Not many people use their isps email any more, because if you change isp the address is no good. So most of us use gmail or hotmail and some of us have our own domain name as it looks more professional but even a gmail to hotmail email requires the 2 separate systems to communicate with each other.
Big emails are a real problem, your gmail account may let you send 25Mbyte messages but if my hotmail account is limited to 10 Mbyte messages i'm not going to get your message and thats assuming there isn't a link in the chain which will not accept a message that big.
There are people still on dial up too and that 25 megabyte message could tie up their phone line for an hour (personally i'm using 3g and at times i see transfer speeds as low as 300 bytes a second 25,000,000 bytes would take 23+ hours at that speed) usually its a lot faster than that and it could be 2 minutes at best or 15 minutes at most busy times.
So why so big? If you take a picture on facebook for example typically its less than 64KiloBytes even viewed at full screen, admittedly facebook reduce the number of colors in the image as well as huge amounts of compression.

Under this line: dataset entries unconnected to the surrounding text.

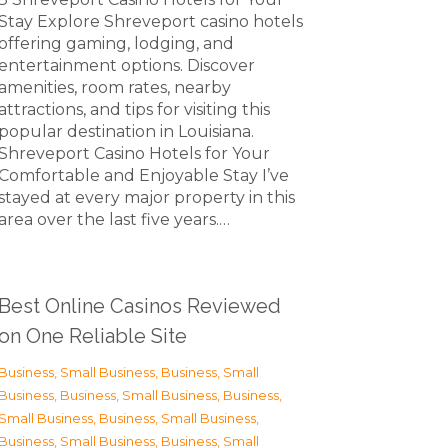
Stay Explore Shreveport casino hotels
offering gaming, lodging, and
entertainment options. Discover
amenities, room rates, nearby
attractions, and tips for visiting this
popular destination in Louisiana.
Shreveport Casino Hotels for Your
Comfortable and Enjoyable Stay I’ve
stayed at every major property in this
area over the last five years.…
Best Online Casinos Reviewed
on One Reliable Site
Business, Small Business
,
Business, Small
Business
,
Business, Small Business
,
Business,
Small Business
,
Business, Small Business
,
Business, Small Business
,
Business, Small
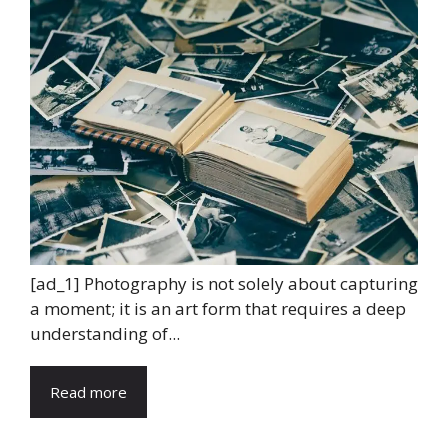
[ad_1] Photography is not solely about capturing
a moment; it is an art form that requires a deep
understanding of...
Read more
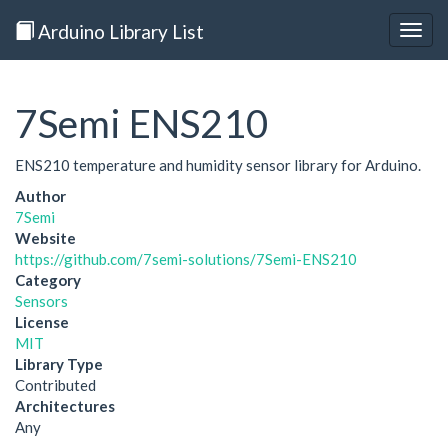
Arduino Library List
Togg
navig
7Semi ENS210
ENS210 temperature and humidity sensor library for Arduino.
Author
7Semi
Website
https://github.com/7semi-solutions/7Semi-ENS210
Category
Sensors
License
MIT
Library Type
Contributed
Architectures
Any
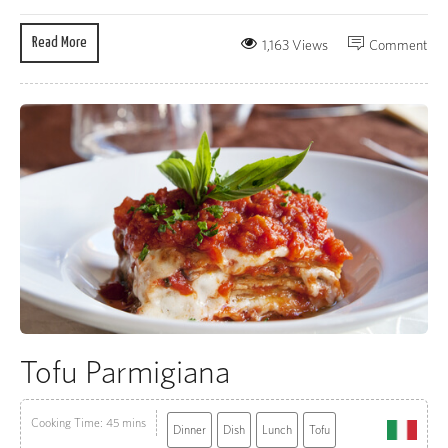
Read More
1,163 Views
Comment
Tofu Parmigiana
Cooking Time: 45 mins
Dinner
Dish
Lunch
Tofu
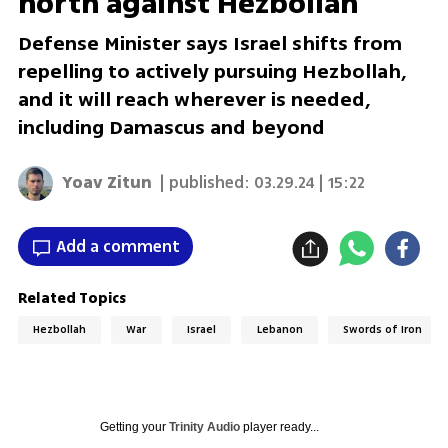
north against Hezbollah'
Defense Minister says Israel shifts from
repelling to actively pursuing Hezbollah,
and it will reach wherever is needed,
including Damascus and beyond
Yoav Zitun
| published:
03.29.24 | 15:22
Add a comment
Related Topics
Hezbollah
War
Israel
Lebanon
Swords of Iron
Getting your
Trinity Audio
player ready...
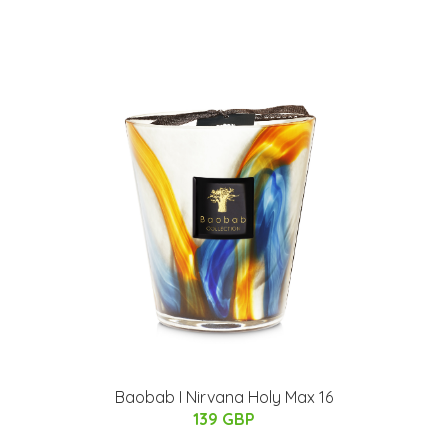
Baobab I Nirvana Holy Max 16
139 GBP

Even on here most images are not that big even downloading the 'original' The only reasonable reason to use a 25 megabyte file size would be for print or further manipulation somewhere else. Bare in mind that most photographs are printed from file sizes usually at most a quarter of that size and usually less.
If you really want to send a 'big' file to someone email is not the method of choice.
Dropbox, GDrive to name just 2 such services are places you can upload too and share a link to the file. You can host your image on your own website although a lot of hosting plans limit the maximum file size to around 5 or 6 megabytes. There are photo hosting sites which store the original but generally display at lower resolutions. If your sending to a print service they may well have an ftp site that you can upload images too. If all else fails you can create a cd or dvd put it in a case and padded envelope add a stamp and send it through the mail.
http://what-if.xkcd.com/31/ (may give some perspective)
When - if ever - will the bandwidth of the Internet surpass that of FedEx?
Johan Öbrink
Never underestimate the bandwidth of a station wagon full of tapes hurtling down the highway.